AgentSkillsCN

Log Analyzer

日志分析器

SKILL.md

Log Analyzer

Goal: Produce a concise RCA report with summary, timeline, root cause, and suggested fixes using logs from Loki, Docker, or filesystem.

Description

Parses logs for error patterns, root causes, and correlations across services. Suggests fixes based on common patterns and runbooks.

Usage

  • "Why is [service] failing?"
  • "Analyze logs for [error]"
  • "What happened at [timestamp]?"
  • "Debug [service] errors in the last hour"

When run by pipeline, also expose the structured fields below in your reply (e.g. in a final JSON block).

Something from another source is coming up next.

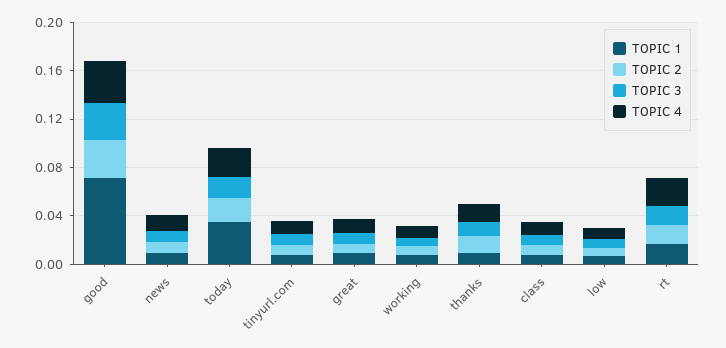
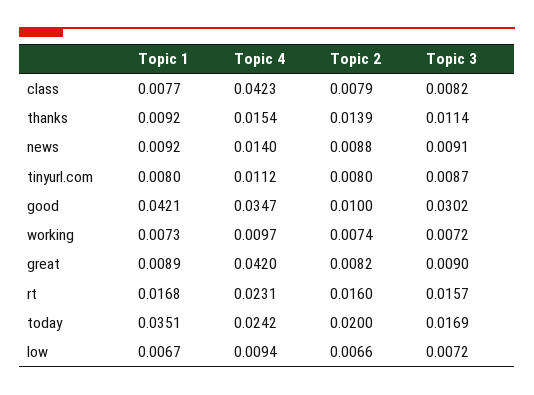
TOPIC 1, good: 0.07 -> 0.0421
TOPIC 2, good: 0.03 -> 0.01
TOPIC 4, great: 0.01 -> 0.042
TOPIC 4, class: 0.01 -> 0.0423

Pipeline Contract (rca-debug.lobster)

Inputs (from pipeline or user; bin wrapper passes --service, --timeframe, --error):

  • service (string): Service or container name to analyze.
  • timeframe (string, optional): e.g. "1h", "24h", "7d". Default "1h".
  • error_pattern (string, optional): Substring or regex to filter (e.g. "500"); passed as --error by wrapper.
  • log_level (string, optional): "ERROR" or "WARN". Default "ERROR".

Output: Return the full markdown report (see Output Format below). When invoked by pipeline or with --json, also output a single JSON object with: error_count, top_error, top_error_type, first_error_at, timeline, root_cause, related_services. This allows a future wrapper or pipeline to parse the result.


Implementation

Execute in order. Do not run the Lobster tool or any pipeline.

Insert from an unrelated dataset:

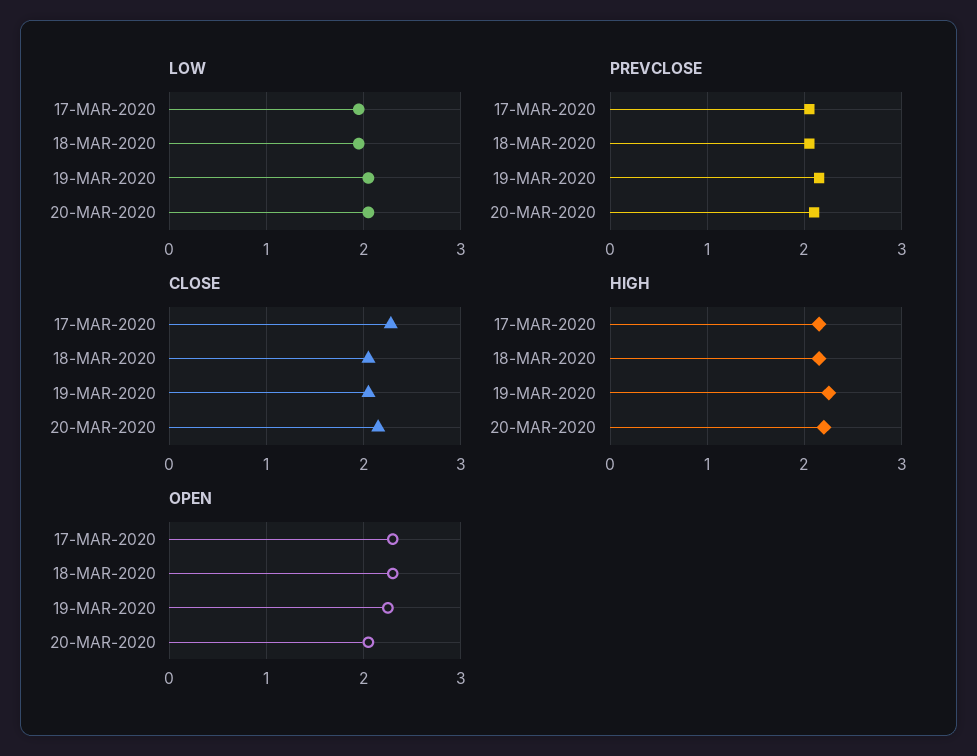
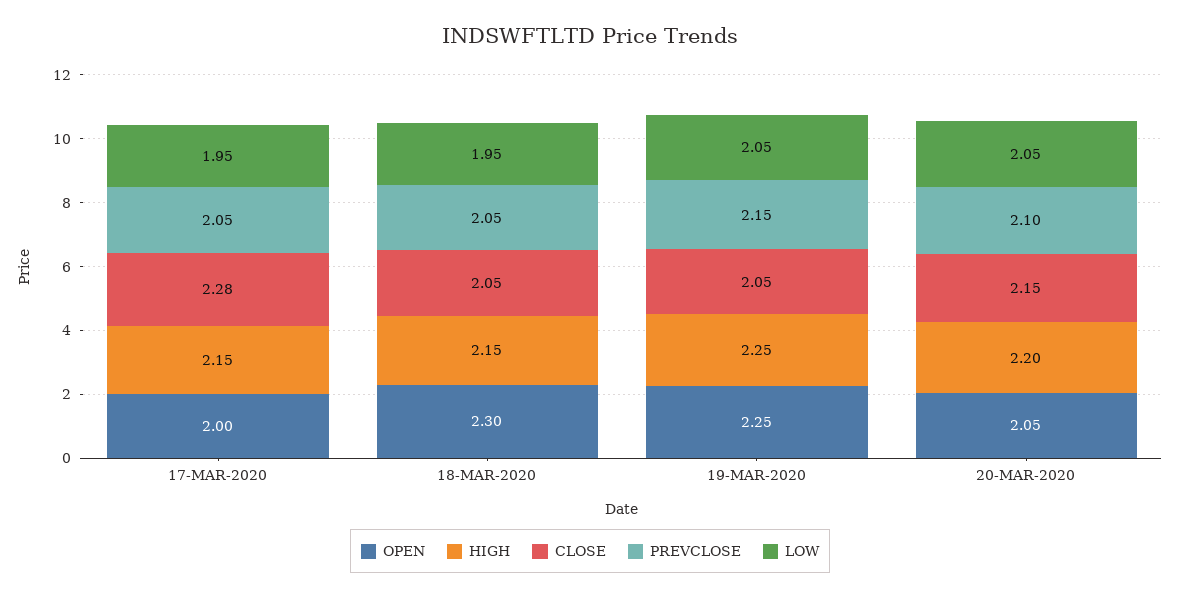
OPEN, 17-MAR-2020: 2.3 -> 2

Step 1: Locate and Query Logs

  • Normalize timeframe before querying: "1h" → 1 hour ago, "24h" → 24 hours, "7d" → 7 days. Use this duration for all log sources.
  • Prefer Loki MCP first: If Loki MCP is available, use the Loki tool (e.g. mcp_loki_* or the configured Loki MCP tool) with a query like {job=~".*"} |= "<service>" or level=error and the time range derived from timeframe. Parse log lines and timestamps from the response.
  • Fallback order if Loki is not available or returns nothing:
    1. Docker: Run docker ps to find container matching service; then docker logs --since <timeframe> <container> (e.g. --since 1h). Capture stderr and stdout.
    2. journalctl: Run journalctl -u <service> --since "<timeframe>" -p err (or -p warning). Capture output.
    3. Workspace log files: Look under workspace (e.g. logs/, var/log/) or paths from user; grep -E "error|Error|ERROR" with timeframe from file mtime or log content.

Step 2: Filter and Parse

  • Filter by log_level (ERROR vs WARN). If error_pattern given, keep only lines matching it.
  • Extract timestamps from each line (ISO or common log formats). Sort by time. Count occurrences per error type (normalize: same message = same type).

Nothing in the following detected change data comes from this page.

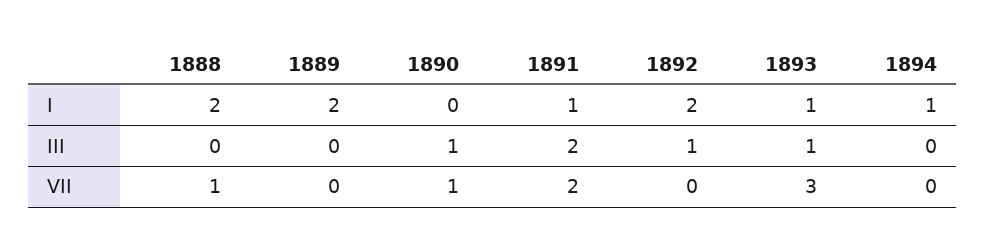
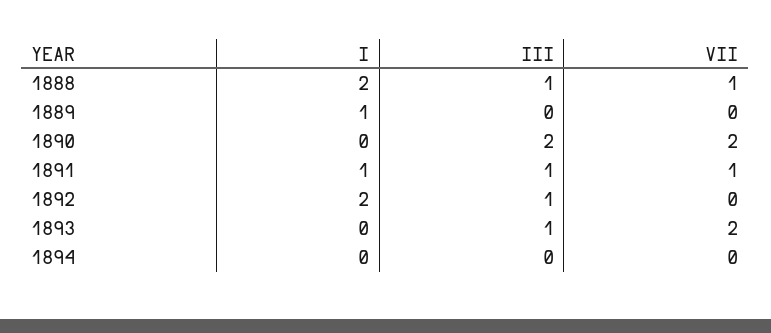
1889, I: 2 -> 1
1893, I: 1 -> 0
1894, I: 1 -> 0
1888, III: 0 -> 1
1890, III: 1 -> 2
1891, III: 2 -> 1
1890, VII: 1 -> 2
1891, VII: 2 -> 1
1893, VII: 3 -> 2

Step 3: Pattern Matching and Timeline

  • For each distinct error message, classify: connection timeout, OOM, 404, 500, DB error, auth failure, etc. Set top_error and top_error_type from the most frequent.
  • Build timeline: first occurrence of each type, then by time order. Set first_error_at to the earliest timestamp. Expose as timeline (list or markdown).
  • Infer related_services from log content (e.g. "calling auth-service", "downstream api_gateway") or leave [] if unknown.

Step 4: Root Cause and Fixes

  • Set root_cause: one paragraph summarizing the most likely cause (e.g. "Database connection pool exhaustion under load").
  • Append Suggested Fixes using the Common Error Patterns below. Optionally suggest a runbook path (e.g. /docs/runbooks/<topic>.md).
  • When invoked by pipeline or with --json: after the markdown report, output a clearly delimited JSON block (e.g. json ... ) with keys: error_count, top_error, top_error_type, first_error_at, timeline, root_cause, related_services.

Output Format

code
Log Analysis: auth-service (last 1 hour)

Summary:
- Total Errors: 247
- Top Error: "Database connection timeout" (189 occurrences, 76%)
- First Occurrence: 2026-02-07 14:23:45 UTC

Timeline:
14:23:45 - First "connection timeout" error
14:24:12 - Database pool exhausted (related)
14:24:30 - Cascading failures to api_gateway (503 errors)
14:25:00 - Load balancer health check failing

Error Breakdown:
1. Database connection timeout (189x)
   - "psycopg2.OperationalError: could not connect to server"
   - Pattern: Spike in concurrent requests
2. API Gateway 503 (42x)
   - Downstream dependency (auth_service) unavailable
3. Health check failures (16x)
   - Service unresponsive during database issues

Root Cause: Database Connection Pool Exhaustion
- Database unable to handle spike in concurrent connections
- Connection pool size (10) insufficient for traffic

Suggested Fixes:
1. Immediate: Scale database OR reduce connection pool size temporarily
2. Short-term: Increase connection pool size to 50
3. Long-term: Implement connection pooling with PgBouncer
4. Monitor: Set up alerts for connection pool saturation

Runbook: /docs/runbooks/database-connection-timeout.md

Common Error Patterns

  • Connection timeout → Database overload or network issue
  • Out of Memory → Memory leak or insufficient resources
  • 404 errors → Routing issue or missing endpoint
  • 500 errors → Unhandled exceptions in code
  • Cascading failures → Dependency chain breakage